**What is required**
In the entries below, find the line with "(IHC) image of" and the line with "image of embryonal"; give again those lines and every line between them, exactly.

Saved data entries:
"""

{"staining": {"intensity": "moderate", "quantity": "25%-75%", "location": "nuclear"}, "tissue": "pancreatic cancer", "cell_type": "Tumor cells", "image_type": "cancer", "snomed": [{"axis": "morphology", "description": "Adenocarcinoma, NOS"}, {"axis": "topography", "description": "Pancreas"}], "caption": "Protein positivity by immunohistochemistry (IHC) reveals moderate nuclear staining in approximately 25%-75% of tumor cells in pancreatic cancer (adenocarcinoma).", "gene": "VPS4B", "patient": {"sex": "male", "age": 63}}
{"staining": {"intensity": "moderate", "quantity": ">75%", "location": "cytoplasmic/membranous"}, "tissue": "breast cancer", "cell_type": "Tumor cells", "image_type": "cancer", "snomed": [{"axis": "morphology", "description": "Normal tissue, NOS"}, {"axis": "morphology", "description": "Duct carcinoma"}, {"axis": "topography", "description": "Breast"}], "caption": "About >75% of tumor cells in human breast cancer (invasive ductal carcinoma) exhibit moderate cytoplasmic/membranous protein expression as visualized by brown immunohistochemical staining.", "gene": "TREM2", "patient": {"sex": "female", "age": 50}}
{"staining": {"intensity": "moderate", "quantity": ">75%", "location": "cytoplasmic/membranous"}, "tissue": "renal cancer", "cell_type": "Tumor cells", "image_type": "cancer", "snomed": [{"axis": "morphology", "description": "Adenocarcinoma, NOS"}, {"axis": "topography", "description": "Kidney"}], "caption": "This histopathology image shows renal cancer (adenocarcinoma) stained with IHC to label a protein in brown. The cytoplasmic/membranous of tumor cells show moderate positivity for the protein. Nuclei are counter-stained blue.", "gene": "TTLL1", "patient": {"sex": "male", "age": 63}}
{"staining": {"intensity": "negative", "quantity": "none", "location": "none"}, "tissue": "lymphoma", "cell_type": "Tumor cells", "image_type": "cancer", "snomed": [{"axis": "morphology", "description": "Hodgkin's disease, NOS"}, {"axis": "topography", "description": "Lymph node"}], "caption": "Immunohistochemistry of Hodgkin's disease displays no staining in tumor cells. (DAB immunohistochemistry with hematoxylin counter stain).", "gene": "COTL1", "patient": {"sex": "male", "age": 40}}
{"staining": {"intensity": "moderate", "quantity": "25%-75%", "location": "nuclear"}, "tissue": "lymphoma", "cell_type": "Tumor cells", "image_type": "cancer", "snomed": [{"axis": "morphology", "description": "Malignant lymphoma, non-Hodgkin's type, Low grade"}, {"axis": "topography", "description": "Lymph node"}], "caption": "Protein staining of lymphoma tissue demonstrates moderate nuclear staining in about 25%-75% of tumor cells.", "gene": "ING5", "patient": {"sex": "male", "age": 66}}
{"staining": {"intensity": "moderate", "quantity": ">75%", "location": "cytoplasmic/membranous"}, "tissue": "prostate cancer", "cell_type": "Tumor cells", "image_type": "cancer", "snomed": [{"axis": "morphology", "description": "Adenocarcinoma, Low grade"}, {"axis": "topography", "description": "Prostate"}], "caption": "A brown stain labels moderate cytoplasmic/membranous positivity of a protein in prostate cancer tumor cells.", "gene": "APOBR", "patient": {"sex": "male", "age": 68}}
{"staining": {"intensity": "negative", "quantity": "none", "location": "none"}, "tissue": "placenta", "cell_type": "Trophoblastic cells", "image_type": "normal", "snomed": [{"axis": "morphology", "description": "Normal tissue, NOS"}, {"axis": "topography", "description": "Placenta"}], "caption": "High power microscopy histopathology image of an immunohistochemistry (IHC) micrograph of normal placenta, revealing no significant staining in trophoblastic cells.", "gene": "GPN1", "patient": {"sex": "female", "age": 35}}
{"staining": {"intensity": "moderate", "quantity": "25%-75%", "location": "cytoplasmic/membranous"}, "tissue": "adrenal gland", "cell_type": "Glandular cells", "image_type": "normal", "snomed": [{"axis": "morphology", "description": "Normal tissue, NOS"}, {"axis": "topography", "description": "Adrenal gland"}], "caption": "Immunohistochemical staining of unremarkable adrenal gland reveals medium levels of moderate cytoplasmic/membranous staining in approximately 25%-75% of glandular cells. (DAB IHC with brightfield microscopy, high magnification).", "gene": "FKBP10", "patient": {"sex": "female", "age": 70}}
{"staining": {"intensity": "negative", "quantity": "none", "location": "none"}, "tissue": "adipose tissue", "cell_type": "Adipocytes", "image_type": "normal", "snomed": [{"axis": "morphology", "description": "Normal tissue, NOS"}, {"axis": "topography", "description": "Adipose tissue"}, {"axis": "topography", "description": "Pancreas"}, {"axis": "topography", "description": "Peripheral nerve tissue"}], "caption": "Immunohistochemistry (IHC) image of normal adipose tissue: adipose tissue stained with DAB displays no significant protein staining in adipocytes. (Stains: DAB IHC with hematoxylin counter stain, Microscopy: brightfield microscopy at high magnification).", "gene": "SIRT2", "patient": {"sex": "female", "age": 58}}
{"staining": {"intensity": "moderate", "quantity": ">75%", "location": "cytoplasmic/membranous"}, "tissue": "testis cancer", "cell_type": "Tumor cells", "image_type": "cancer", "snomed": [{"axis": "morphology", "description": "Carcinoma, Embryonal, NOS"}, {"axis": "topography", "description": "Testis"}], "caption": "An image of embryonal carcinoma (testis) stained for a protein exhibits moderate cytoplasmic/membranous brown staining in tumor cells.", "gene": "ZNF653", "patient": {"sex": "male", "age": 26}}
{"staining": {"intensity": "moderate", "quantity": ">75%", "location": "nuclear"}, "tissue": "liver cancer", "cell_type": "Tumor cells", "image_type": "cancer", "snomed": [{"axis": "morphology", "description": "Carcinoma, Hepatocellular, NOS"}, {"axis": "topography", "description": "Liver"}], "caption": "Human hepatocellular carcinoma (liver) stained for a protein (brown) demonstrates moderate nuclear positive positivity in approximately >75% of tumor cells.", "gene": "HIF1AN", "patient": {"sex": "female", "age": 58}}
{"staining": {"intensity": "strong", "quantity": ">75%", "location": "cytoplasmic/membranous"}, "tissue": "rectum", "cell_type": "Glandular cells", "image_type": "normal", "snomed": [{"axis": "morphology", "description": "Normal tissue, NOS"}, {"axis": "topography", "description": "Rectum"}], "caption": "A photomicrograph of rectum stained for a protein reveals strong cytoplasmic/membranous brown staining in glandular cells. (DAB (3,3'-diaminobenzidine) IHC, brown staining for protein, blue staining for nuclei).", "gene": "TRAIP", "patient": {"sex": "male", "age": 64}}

"""

**Output for this exercise**
{"staining": {"intensity": "negative", "quantity": "none", "location": "none"}, "tissue": "adipose tissue", "cell_type": "Adipocytes", "image_type": "normal", "snomed": [{"axis": "morphology", "description": "Normal tissue, NOS"}, {"axis": "topography", "description": "Adipose tissue"}, {"axis": "topography", "description": "Pancreas"}, {"axis": "topography", "description": "Peripheral nerve tissue"}], "caption": "Immunohistochemistry (IHC) image of normal adipose tissue: adipose tissue stained with DAB displays no significant protein staining in adipocytes. (Stains: DAB IHC with hematoxylin counter stain, Microscopy: brightfield microscopy at high magnification).", "gene": "SIRT2", "patient": {"sex": "female", "age": 58}}
{"staining": {"intensity": "moderate", "quantity": ">75%", "location": "cytoplasmic/membranous"}, "tissue": "testis cancer", "cell_type": "Tumor cells", "image_type": "cancer", "snomed": [{"axis": "morphology", "description": "Carcinoma, Embryonal, NOS"}, {"axis": "topography", "description": "Testis"}], "caption": "An image of embryonal carcinoma (testis) stained for a protein exhibits moderate cytoplasmic/membranous brown staining in tumor cells.", "gene": "ZNF653", "patient": {"sex": "male", "age": 26}}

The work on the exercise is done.